** START Excerpt provided **

Has anyone ever attempted to just take a thin piano wire and pull it between the boxes so it cuts them apart before trying to lift? Seems like this would be quicker and cause less damage?


----------



## BULLSEYE BILL (Oct 2, 2002)

>Has anyone ever attempted to just take a thin piano wire and pull it between the boxes so it cuts them apart before trying to lift? Seems like this would be quicker and cause less damage?


There you go! Put a wire on a bow saw, hook up a 12 volt battery, and you can slice and dice EVERYTHING in the hive...









[This message has been edited by BULLSEYE BILL (edited December 10, 2003).]


----------



## John Seets (Jan 9, 2003)

Not that I have any interest in DE hives, I just HAD to ask:

Bill, are you saying you hook up the positive lead of say a car battery to one end of the wire strung bow saw and the negative to the other and it turns red hot so you can cut comb? Incredible? How do you insulate the "wire" from the handle (Haven;t met a bow saw without a metal handle and I have 3 of them). How long does the current last before the battery dies? Considering the current draw, I wouldn't think it would be long. Maybe if you used sufficient guage nichrome wire, it would last longer due to that type wire's internal resistance (which is high). A "regular" wire would suck the amps in no time or burn thru, I would think. (This is the electrical engineer part of me asking).


----------



## db_land (Aug 29, 2003)

** END Excerpt provided **

== What to work on ==
Rename "battery" as "power supply" in the thread, and write out everything from "[This message has" down to "of me asking)." with that change. Rely on the thread alone when doing this work.

** START Extracted entries **

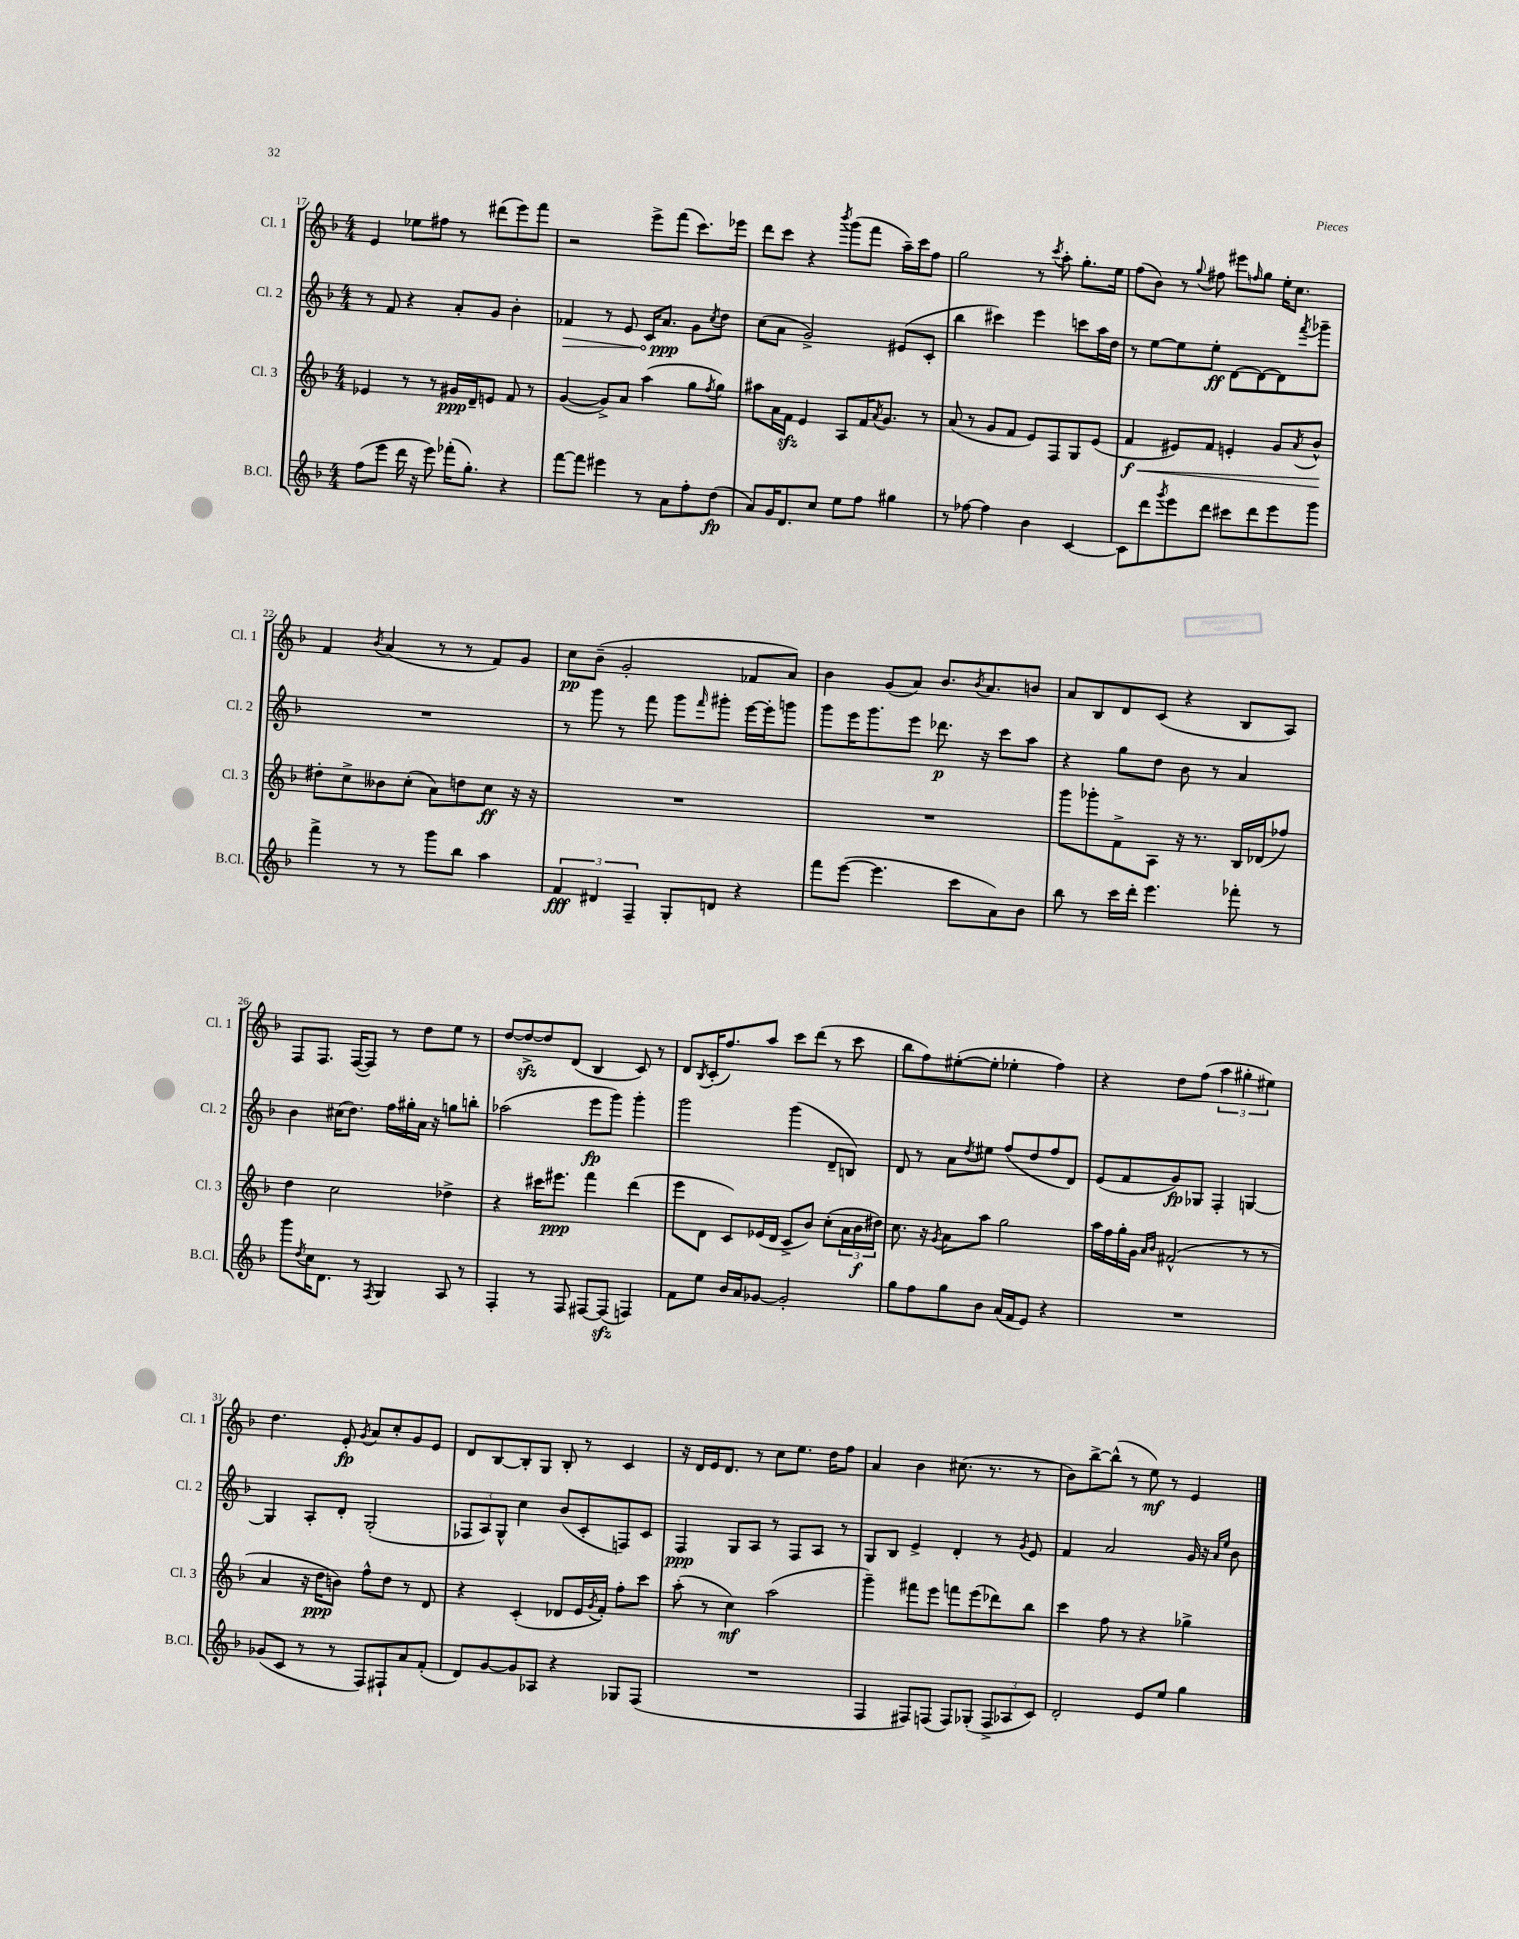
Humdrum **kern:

**kern	**kern	**kern	**kern
*staff4	*staff3	*staff2	*staff1
*clefG2	*clefG2	*clefG2	*clefG2
*k[b-]	*k[b-]	*k[b-]	*k[b-]
*M4/4	*M4/4	*M4/4	*M4/4
(8ff	4e-	8r	4e
8eee	.	8f	.
16ddd	8r	4r	8ee-
16r	.	.	.
8eee)	8r	.	8ff#
(16fff-'	16g#	8a'	8r
8.gg')	16d~	.	.
.	8e	8g	(8ddd#
4r	8f	4b-'	8eee)
.	8r	.	8fff
=	=	=	=
[8fff	([4g	4f-	2r
8fff]	.	.	.
4eee#	8g^])	8r	.
.	8a	8e	.
8r	(4aa	16c	8eee^
.	.	8.a	.
8a	.	.	(8fff
8ff'	8gg	8g	8.ccc)
.	8qff	8qcc	.
(8dd	8gg)	8dd	.
.	.	.	16eee-
=	=	=	=
8a)	8aa#	(8cc	8ddd
16g	16a	8a	8ccc
8.d	16f	.	.
.	4e	2g^)	4r
8cc	.	.	.
.	.	.	8qbbb-
8ee	8A	.	(8ggg
8ff	16f	.	8fff
.	8qa	.	.
.	8.g	.	.
4gg#	.	(8e#	16aa~)
.	.	.	16ccc
.	8r	8c'	8ff
=	=	=	=
8r	(8a	4bb-	2gg
[8ff-	8r	.	.
4ff-]	8g	4ccc#)	.
.	8f	.	.
4b-	8e)	4eee	8r
.	.	.	8qccc
.	8F	.	8aa'
[4c	8G	8ccc	8.gg'
.	(8e	16aa	.
.	.	16dd	16ee
=	=	=	=
8c]	4f	8r	(8ff
8ddd	.	[8ee	8b-)
8qggg	.	.	.
8eee	8e#)	8ee]	8r
.	.	.	8qqgg
8ddd	8f	8ee'	8ff#
8ccc#	4e'	[8d	8eee#
.	.	.	16qqff
8ddd	.	8d_	8gg
8eee	8g	8d]	16ee'
.	.	.	8.cc
.	8qa	8qfff	.
8ggg	8b-^^	8ggg-~	.
=	=	=	=
4fff^	8dd#'	1r	4f
.	8cc^	.	.
.	.	.	8qb-
8r	8b--	.	(4a
8r	(8cc'	.	.
8ggg	8a)	.	8r
8bb-	8dd	.	8r
4aa	8cc	.	8f)
.	16r	.	8g
.	16r	.	.
=	=	=	=
6f	1r	8r	8cc
.	.	8ggg	(8b-~
6d#	.	.	.
.	.	8r	2g'
6F~	.	.	.
.	.	8fff	.
8G'	.	8ggg	.
.	.	16qqfff	.
8d	.	8ggg#'	.
4r	.	[16eee	8f-
.	.	16eee']	.
.	.	8ggg	8a)
=	=	=	=
8fff	1r	8ggg	4b-
([8eee	.	16eee	.
.	.	8.ggg	.
4.eee]	.	.	(8g
.	.	8eee	8a)
.	.	8.ddd-	8.b-
8ccc	.	.	.
.	.	.	8qb-
.	.	16r	8.a
8a)	.	8ccc	.
8b-	.	8aa	8b
=	=	=	=
8bb-	8ggg	4r	8a
8r	8ggg-'	.	8B-
16ccc	8f^	8gg	8d
16ddd'	.	.	.
4.eee	8A	8dd	(8c
.	16r	8b-	4r
.	8.r	.	.
.	.	8r	.
8fff-'	16B-	4a	8B-
.	(16d-	.	.
8r	8ff-)	.	8A)
=	=	=	=
8ggg	4dd	4b-	8F
8qdd	.	.	.
16cc	.	.	8.F
8.d	.	.	.
.	2cc	(16cc#	.
.	.	8.dd)	([16F
8r	.	.	8F])
8qF	.	.	.
4G	.	16ff	8r
.	.	16gg#'	.
.	.	16a	8dd
.	.	16r	.
8A	4dd-^	8gg	8ee
8r	.	8bb'	8r
=	=	=	=
4F'	4r	(2aa-	[8dd
.	.	.	8dd^_
8r	16ccc#	.	8dd]
.	8.eee#	.	.
8F	.	.	(8d
[8F#	4fff	8eee	4B-
(8F#]	.	8ggg)	.
4F)	(4ddd	4ggg'	8c)
.	.	.	8r
=	=	=	=
8f	8eee	2ggg	8d
.	.	.	8qB-
8ee	8d	.	(16c'
.	.	.	8.ff)
16b-	8c)	.	.
16a	.	.	.
[8g-	(16e-	.	8aa
.	16d	.	.
2g-']	8c^	(4ggg	8ccc
.	8b-)	.	(8ddd
.	(8cc'	8d~	8r
.	24a	8B)	8ccc
.	24b-	.	.
.	24dd#)	.	.
=	=	=	=
8gg	8.cc	8d	8bb-
8ff	.	8r	8ff)
.	16r	.	.
.	8qg	.	.
8gg	8a	8a	([8ee#'
.	.	8qdd	.
8b-	8aa	8ee#	8ee#']
(16a	2gg	(8ff	4ee-'
16f	.	.	.
8e)	.	8dd	.
4r	.	8ff	4ff)
.	.	8d)	.
=	=	=	=
1r	16aa	(8e	4r
.	16ff	.	.
.	16gg'	8f	.
.	16g	.	.
.	16qqa	.	.
.	16qqb-	.	.
.	(2f#^^	8g)	8dd
.	.	8G-	(8ff
.	.	4F'	6aa
.	.	.	6gg#'
.	8r	[4G	.
.	.	.	6ee#)
.	8r	.	.
=	=	=	=
(8g-	4a	4G]	4.dd
8c	.	.	.
8r	16r	8A'	.
.	16dd	.	.
8r	8b)	8d'	8e'
.	.	.	8qg
8F)	8ff^^	(2G'	8a
8F#`	8dd	.	8cc'
8a	8r	.	8g
(8f'	8d	.	8e
=	=	=	=
8d)	4r	12F-	8d
.	.	12A)	.
[8g	.	.	[8B-
.	.	12G^^	.
8g]	(4c'	4cc	8B-']
8A-	.	.	8G
4r	8d-	(8b-	8B-'
.	16e	8c'	8r
.	8qg	.	.
.	16f')	.	.
8G-	8ff'	8F)	4c
(8F	8ccc	8c	.
=	=	=	=
1r	(8aa'	4F	16r
.	.	.	16d
.	8r	.	16e
.	.	.	8.d
.	4cc)	8G	.
.	.	8A	8r
.	(2aa	8r	8cc
.	.	8F	8.ee
.	.	8A	.
.	.	.	16dd
.	.	8r	8ff
=	=	=	=
4F	4ggg~)	8G	4a
.	.	8B-	.
8F#)	8fff#	4e^	4b-
(8F	8eee	.	.
8F)	8fff	4d'	(8.cc#
(8G-'	(8eee	.	.
.	.	.	8.r
12F^	8ddd-)	8r	.
12A-	.	.	.
.	.	8qg	.
.	8bb-	8e	8r
12c)	.	.	.
=	=	=	=
2d'	4ccc	4f	8b-)
.	.	.	[8bb-^
.	8ff	2a	(8bb-^^]
.	8r	.	8r
8e	4r	.	8ee)
8ee	.	.	8r
4gg	4gg-^	16g	4e
.	.	16r	.
.	.	16qqa	.
.	.	16qqee	.
.	.	8b-	.
==	==	==	==
*-	*-	*-	*-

** END Extracted entries **

== The reply ==
[This message has been edited by BULLSEYE BILL (edited December 10, 2003).]


----------



## John Seets (Jan 9, 2003)

Not that I have any interest in DE hives, I just HAD to ask:

Bill, are you saying you hook up the positive lead of say a car power supply to one end of the wire strung bow saw and the negative to the other and it turns red hot so you can cut comb? Incredible? How do you insulate the "wire" from the handle (Haven;t met a bow saw without a metal handle and I have 3 of them). How long does the current last before the power supply dies? Considering the current draw, I wouldn't think it would be long. Maybe if you used sufficient guage nichrome wire, it would last longer due to that type wire's internal resistance (which is high). A "regular" wire would suck the amps in no time or burn thru, I would think. (This is the electrical engineer part of me asking).